Совсем слабым голосом, таким слабым, что, кажется, он уже сам по себе просит избавить его хозяина от неприятностей, голосом, в котором криком кричит боязнь того, что первый встречный ударит его по лицу, Джеси произнес:
— Пап, мне кажется, я сейчас не в состоянии ничего смотреть.

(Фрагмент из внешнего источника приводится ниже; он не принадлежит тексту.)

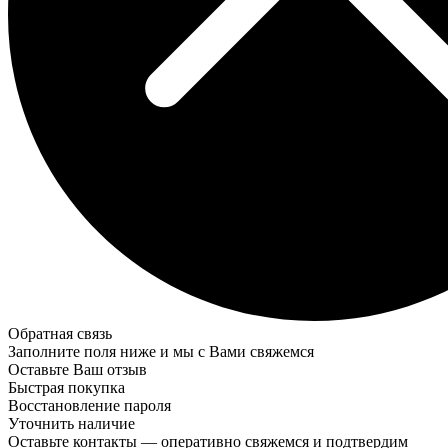
Обратная связь
Заполните поля ниже и мы с Вами свяжемся
Оставьте Ваш отзыв
Быстрая покупка
Восстановление пароля
Уточнить наличие
Оставьте контакты — оперативно свяжемся и подтвердим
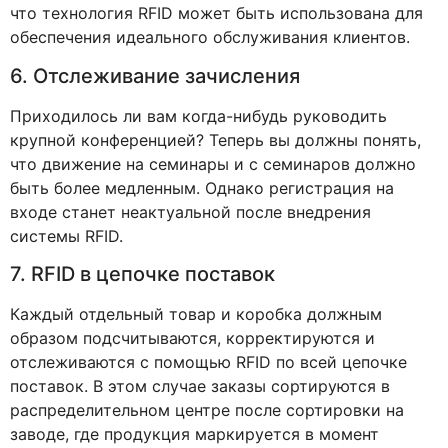
что технология RFID может быть использована для
обеспечения идеального обслуживания клиентов.
6. Отслеживание зачисления
Приходилось ли вам когда-нибудь руководить
крупной конференцией? Теперь вы должны понять,
что движение на семинары и с семинаров должно
быть более медленным. Однако регистрация на
входе станет неактуальной после внедрения
системы RFID.
7. RFID в цепочке поставок
Каждый отдельный товар и коробка должным
образом подсчитываются, корректируются и
отслеживаются с помощью RFID по всей цепочке
поставок. В этом случае заказы сортируются в
распределительном центре после сортировки на
заводе, где продукция маркируется в момент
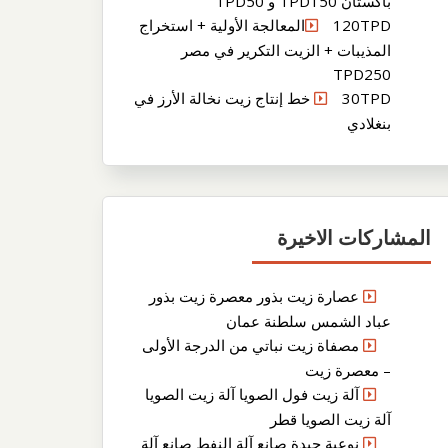
باكستان TPD150 و TPD50
120TPDالمعالجة الأولية + استخراج
المذيبات + الزيت التكرير في مصر
TPD250
30TPD خط إنتاج زيت نخالة الأرز في
بنغلادي
المشاركات الاخيرة
عصارة زيت بذور معصرة زيت بذور
عباد الشمس سلطنة عمان
مصفاة زيت نباتي من الدرجة الأولى
– معصرة زيت
آلة زيت فول الصويا آلة زيت الصويا
آلة زيت الصويا قطر
نوعية جيدة صانع آلة النفط صانع آلة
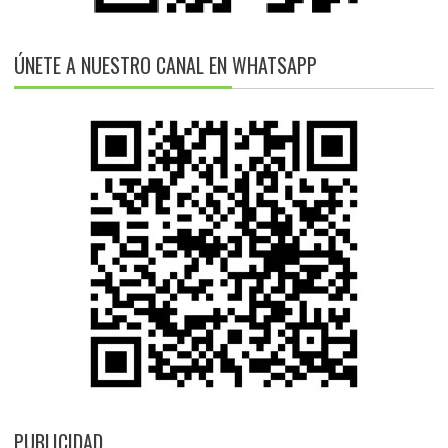
ÚNETE A NUESTRO CANAL EN WHATSAPP
PUBLICIDAD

— Я знаю, сейчас тебе не до этого. Поэтому я тебе покажу только одну сцену. Из итальянского фильма. Любимого фильма моей матери. Она все время слушала музыку из этого фильма, когда мы уезжали на лето за город. Я возвращался с причала, слышал эту музыку, доносившуюся из нашего домика, и знал заранее, что мама сидит на обтянутой сеткой от комаров веранде, потягивает джин с тоником и слушает эти записи. Я всегда думаю о ней, когда слышу эту музыку. И всегда мне становится теплее на душе — уж не знаю почему. Должно быть, у нас тогда хорошее лето выдалось.